Hay un problema, que ninguna partitura es igual, aunque se pretenda hacer sonar la misma. Hay notas que desentonan porque el director de orquesta intenta hacer sus arreglos personales, no siempre acertados. Aquello del tradicional “Do, Re, Mi, Fa, Sol, La, Si…y así sucesivamente. Lo difícil es escribir bien sobre el pentagrama político y social, sin que los “bemoles” se impongan y superen el tono moderado de otras notas “sostenidas” y de sentido común para conseguir escribir una buena partitura,  no sólo que agrade a todos, sino que sea coherente y racional para todos, aún teniendo en cuenta su diversidad y matices, que los ha de tener.

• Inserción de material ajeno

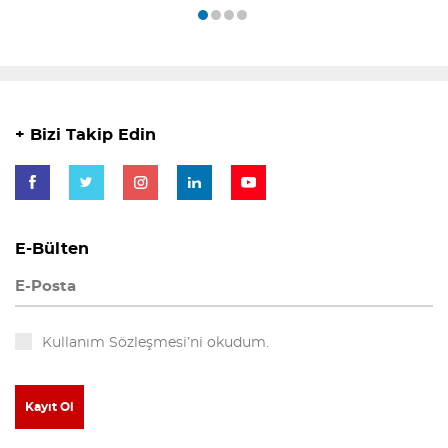
+ Bizi Takip Edin
E-Bülten
Kullanım Sözleşmesi’ni okudum.
Kayıt Ol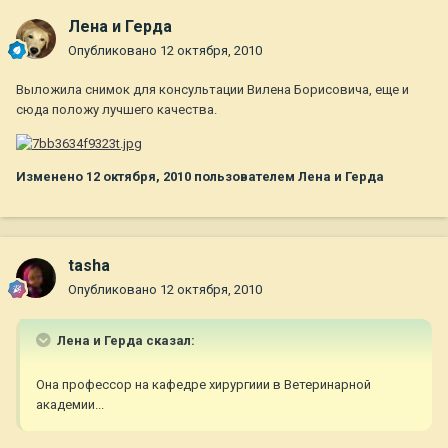
Лена и Герда
Опубликовано
12 октября, 2010
Выложила снимок для консультации Вилена Борисовича, еще и
сюда положу лучшего качества.
Изменено
12 октября, 2010
пользователем Лена и Герда
tasha
Опубликовано
12 октября, 2010
Лена и Герда сказал:
Она профессор на кафедре хирургиии в Ветеринарной
академии...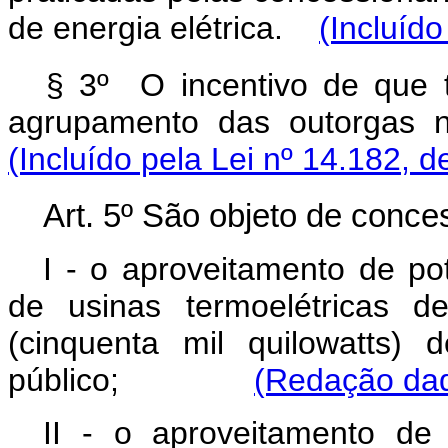
de energia elétrica.
(Incluído
§ 3º O incentivo de que t
agrupamento das outorgas n
(Incluído pela Lei nº 14.182, d
Art. 5º São objeto de conce
I - o aproveitamento de pot
de usinas termoelétricas d
(cinquenta mil quilowatts)
público;
(Redação dad
II - o aproveitamento de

Comprendo que la partitura que nuestros políticos tienen delante del piano no es fácil de interpretar, ni de que su contenido lo entienda todo el mundo. Tampoco han de convertir el concierto en una zarabanda caprichosa, dependiendo del instrumento que quieran resaltar. Siempre se ha dicho que la cabeza no está sólo para llevar el sombrero. A éstas alturas del siglo XXI, España no debe ser moneda de cambio para que cualquiera coja una batuta prestada e intente dirigir a su bola y hacer sonar el trombón o el violín, a capricho, según el gusto del público fiel que le aplaude y regala el oído.

No es fácil dar una larga cambiada a quien ni siquiera sabe lo que es un capote. Tampoco lo es para el más experimentado. En el ruedo de la política de ésta España nuestra, que algún espontáneo irresponsable quiere dividir, hay que saber por dónde viene el enemigo. No siempre sale de los chiqueros. Basta con una mala faena para que pierdan los trofeos y se ganen una buena pitada pidiéndole que se vaya al corral.

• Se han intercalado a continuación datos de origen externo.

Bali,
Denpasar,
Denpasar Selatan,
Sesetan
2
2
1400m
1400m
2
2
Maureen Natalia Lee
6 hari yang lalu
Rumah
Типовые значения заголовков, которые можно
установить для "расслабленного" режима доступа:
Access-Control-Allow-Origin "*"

Que Dios reparta fortuna a los componentes del cartel más complejo que haya salido de unas elecciones. La suerte está echada, pero los espectadores, llámense ciudadanos, entendemos que somos los primeros por los que deben mirar los espadas, confiando que ellos dejen de pavonearse ante el espejo, con sus trajes de luces, deseando sólo ocupar el mejor asiento de la plaza. Lo primero es lo primero.

Después de los resultados del 20D, y de las intenciones y ambiciones de algunos, España tiende a ser ingobernable. Ese es un panorama probable, indeseable, pero que nos asusta. En el pacto, componenda o arreglo (que viene a ser lo mismo) si se hace, que es lo que se pretende, por encima de todo debe primar el sentido común y la responsabilidad, nunca el color y la ideología (algunas super caducadas) ni el revanchismo, ni la complacencia a los propios. España ni puede, ni debe permitirse el lujo de volver a caer en estrategias trasnochadas. De ser así, podríamos empezar a retroceder y volver a situaciones absurdas en un país avanzado, con tanta influencia en el exterior. Más de lo que pensamos.

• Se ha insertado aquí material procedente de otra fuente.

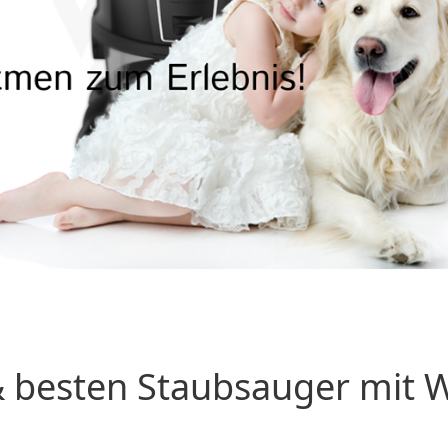
 besten Staubsauger mit Wa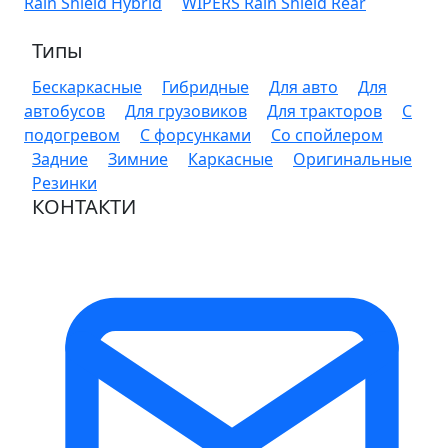
Rain Shield Hybrid
WIPERS Rain Shield Rear
Типы
Бескаркасные
Гибридные
Для авто
Для
автобусов
Для грузовиков
Для тракторов
С
подогревом
С форсунками
Со спойлером
Задние
Зимние
Каркасные
Оригинальные
Резинки
КОНТАКТИ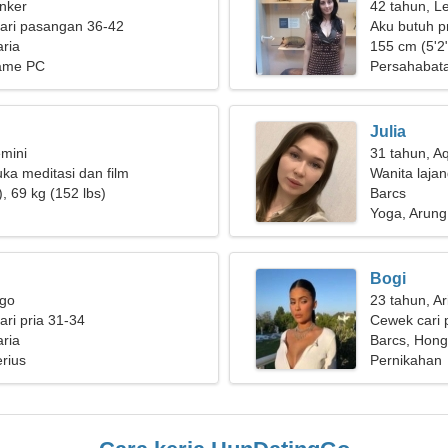
nker
42 tahun, L
ari pasangan 36-42
Aku butuh p
ria
bersama
155 cm (5'2"
Game PC
Persahabat
Julia
mini
31 tahun, A
uka meditasi dan film
Wanita laja
, 69 kg (152 lbs)
Barcs
Yoga, Arun
Bogi
rgo
23 tahun, Ar
ri pria 31-34
Cewek cari 
ria
Barcs, Hong
rius
Pernikahan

Si alguien tiene que cortar orejas y rabo, que haga una buena faena, y no una “faena” de las que estamos pensando, que no son lo mismo. No todos los pactos valen con tal de dormir en Madrid, en La Moncloa o en el Palacio de la Generalidad catalana. Y si no sale a gusto de algunos, a votar una y mil veces, si es necesario, como la Cup. Lo peor es que las componendas interesadas nos salpican a los demás. Por eso, insisto: “Que Dios reparta suerte”. La vamos a necesitar.